The final evaluation came without warning. Sabrina divided them into squads and threw them into a simulated monster assault. 

Wooden targets shaped like claws and fangs emerged from hidden slots in the walls. Men who'd trained for nearly two weeks found themselves stumbling, panicking, forgetting everything they'd learned.

But some moved with newfound precision. 

They flowed between formations, covered each other's flanks, and struck with calculated efficiency. 

Ashen found himself among them, his spear finding its marks while his mind tracked threats and opportunities with clarity.

When it ended, seventeen men remained standing. The rest lay groaning or unconscious on the stones.

And then the final days bled into each other, exhaustion dulling time into a haze.

The men who'd once stared at her thighs now stared only at the ground, their smirks long gone, replaced by grim silence and respect carved through suffering.
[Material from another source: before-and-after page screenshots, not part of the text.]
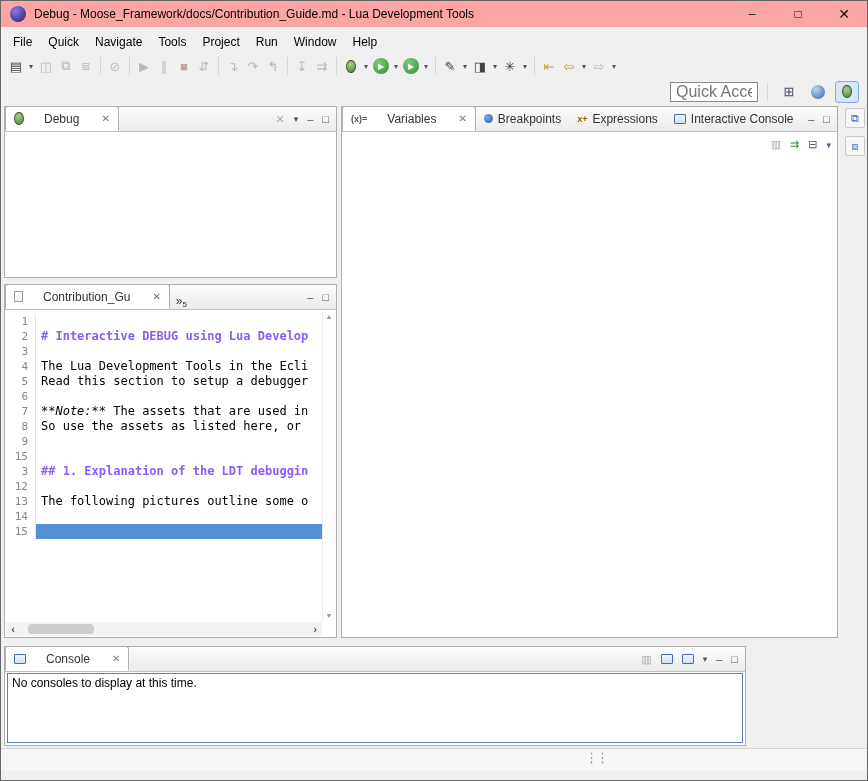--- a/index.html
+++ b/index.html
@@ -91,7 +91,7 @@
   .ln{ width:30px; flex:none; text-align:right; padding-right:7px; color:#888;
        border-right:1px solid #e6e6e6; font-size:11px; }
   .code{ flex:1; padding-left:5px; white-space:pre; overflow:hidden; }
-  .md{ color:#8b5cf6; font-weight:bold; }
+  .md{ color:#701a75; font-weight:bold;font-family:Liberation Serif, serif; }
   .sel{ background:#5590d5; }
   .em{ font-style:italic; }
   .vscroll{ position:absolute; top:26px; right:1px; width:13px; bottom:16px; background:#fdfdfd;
Ashen felt the same fatigue drag at him, but he kept trying to think of it differently.

'Pain means I'm still here. If I can keep moving, then I'm already winning against the grave…'

Sadly, no amount of motivational speech, even if it bordered on self-brainwashing, would negate the agony.

When the two weeks ended, a different kind of bell rang, and the gates opened with its sound.

Ashen stood with the others on the sides of the citadel streets, watching as the frontline regiment returned.

They trudged back into the citadel, armors dented, cloaks shredded, faces gray with exhaustion. 

Some limped, some leaned on comrades, and a few were carried on stretchers, their blood dark against the dawn light. 

Their eyes told the story… the thousand-yard stare of men who had lived too long on the edge of death.

The citadel watched in silence as the battered soldiers passed, the only sound the uneven clatter of boots on stone.

The reserves saw their own faces reflected in the broken regiment. And beneath the silence, one fact pounded in their skulls louder than any bell: This is the coming path. And I'm already walking it.